Warm-Up Round: Completed Round 1: Completed Round 2: 46 days left #neurips #reinforcement_learning

🚉 Introduction

  • 🚧 Round 2 is starting! Submissions are already open, but some rough edges are still being ironed out. The detailed changes in Round 2 will be published soon.

This challenge tackles a key problem in the transportation world: 
How to efficiently manage dense traffic on complex railway networks?

This is a real-world problem faced by many transportation and logistics companies around the world such as the Swiss Federal Railways and Deutsche Bahn. Your contribution may shape the way modern traffic management systems are implemented, not only in railway but also in other areas of transportation and logistics!

🚂 Background

The Flatland challenge aims to address the problem of train scheduling and rescheduling by providing a simple grid world environment and allowing for diverse experimental approaches.

This is the second edition of this challenge. In the first one, participants mainly used solutions from the operations research field. In this second edition we are encouraging participants to use solutions which leverage the recent progress in reinforcement learning.

🔗 The Flatland environment

🔗 Past winning solutions

Flatland preview

Flatland: the core task of this challenge is to manage and maintain railway traffic on complex scenarios in complex networks

📜 Tasks

Your goal is to make all the trains arrive at their target destination with minimal travel time. In other words, we want to minimize the number of steps that it takes for each agent to reach its destination. In the simpler levels, the agents may achieve their goals using ad-hoc decisions. But as the difficulty increases, the agents have to be able to plan ahead!

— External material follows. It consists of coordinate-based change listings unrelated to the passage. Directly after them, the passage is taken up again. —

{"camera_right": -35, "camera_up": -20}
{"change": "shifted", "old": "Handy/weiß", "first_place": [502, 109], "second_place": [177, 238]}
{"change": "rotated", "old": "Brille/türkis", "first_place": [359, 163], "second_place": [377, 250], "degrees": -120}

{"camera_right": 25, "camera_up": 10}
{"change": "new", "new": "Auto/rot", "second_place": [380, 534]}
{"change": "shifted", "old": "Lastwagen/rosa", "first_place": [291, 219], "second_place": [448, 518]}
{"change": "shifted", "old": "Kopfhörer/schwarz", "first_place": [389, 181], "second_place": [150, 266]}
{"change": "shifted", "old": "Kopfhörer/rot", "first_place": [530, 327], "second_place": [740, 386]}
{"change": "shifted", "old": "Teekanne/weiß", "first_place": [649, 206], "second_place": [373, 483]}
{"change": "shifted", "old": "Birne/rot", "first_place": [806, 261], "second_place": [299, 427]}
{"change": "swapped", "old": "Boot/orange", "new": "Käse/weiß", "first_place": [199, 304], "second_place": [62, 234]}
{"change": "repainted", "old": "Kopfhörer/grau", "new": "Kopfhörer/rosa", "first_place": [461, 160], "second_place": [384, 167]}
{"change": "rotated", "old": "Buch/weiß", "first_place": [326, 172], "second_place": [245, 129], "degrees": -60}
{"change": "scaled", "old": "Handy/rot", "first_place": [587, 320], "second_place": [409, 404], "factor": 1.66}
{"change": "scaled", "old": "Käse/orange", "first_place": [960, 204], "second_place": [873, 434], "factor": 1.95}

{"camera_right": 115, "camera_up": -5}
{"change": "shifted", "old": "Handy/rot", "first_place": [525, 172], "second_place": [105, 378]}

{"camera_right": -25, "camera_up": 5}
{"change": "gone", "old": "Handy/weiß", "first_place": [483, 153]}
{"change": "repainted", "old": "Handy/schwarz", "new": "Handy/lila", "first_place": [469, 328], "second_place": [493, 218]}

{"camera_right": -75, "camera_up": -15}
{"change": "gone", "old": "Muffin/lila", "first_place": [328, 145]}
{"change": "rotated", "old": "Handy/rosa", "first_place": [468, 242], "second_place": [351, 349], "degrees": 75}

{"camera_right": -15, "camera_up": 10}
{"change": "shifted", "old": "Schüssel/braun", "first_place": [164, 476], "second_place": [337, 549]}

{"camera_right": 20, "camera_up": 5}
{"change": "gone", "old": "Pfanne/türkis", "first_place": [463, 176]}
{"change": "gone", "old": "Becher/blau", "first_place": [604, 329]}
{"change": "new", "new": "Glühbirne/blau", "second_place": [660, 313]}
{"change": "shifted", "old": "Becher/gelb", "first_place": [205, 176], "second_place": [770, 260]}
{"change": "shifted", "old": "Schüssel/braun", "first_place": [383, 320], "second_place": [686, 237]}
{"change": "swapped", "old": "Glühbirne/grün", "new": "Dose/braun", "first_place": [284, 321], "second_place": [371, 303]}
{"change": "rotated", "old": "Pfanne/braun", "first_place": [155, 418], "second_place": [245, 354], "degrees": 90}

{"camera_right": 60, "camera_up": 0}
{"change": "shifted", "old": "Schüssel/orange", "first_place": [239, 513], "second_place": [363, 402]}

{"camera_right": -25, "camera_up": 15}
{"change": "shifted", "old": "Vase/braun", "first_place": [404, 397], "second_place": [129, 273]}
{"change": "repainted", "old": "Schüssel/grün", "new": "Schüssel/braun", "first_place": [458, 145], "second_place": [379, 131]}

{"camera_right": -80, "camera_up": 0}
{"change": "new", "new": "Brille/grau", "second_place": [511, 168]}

Problem example: this is a teaser of what we expect you to do

A central question while designing an agent is the observations used to take decisions. As a participant, you can either work with one of the base observations that are provided or better, design an improved observation yourself!

These are the three provided observations:

  • Global Observation: The whole scene is observed.
  • Local Grid Observation: A local grid around the agent is observed.
  • Tree Observation: The agent can observe its navigable path to some predefined depth.

🔗 Observations in Flatland

🔗 Create custom observations

⚖ Evaluation metrics

The primary metric is the mean normalized return from your agents - the higher the better.

The minimum possible value is -1.0, which occurs if none of the agents reach their goal during the episode. The maximum possible value is 0.0, which would occur if all the agents reached their targets in one time step, which is generally not achievable.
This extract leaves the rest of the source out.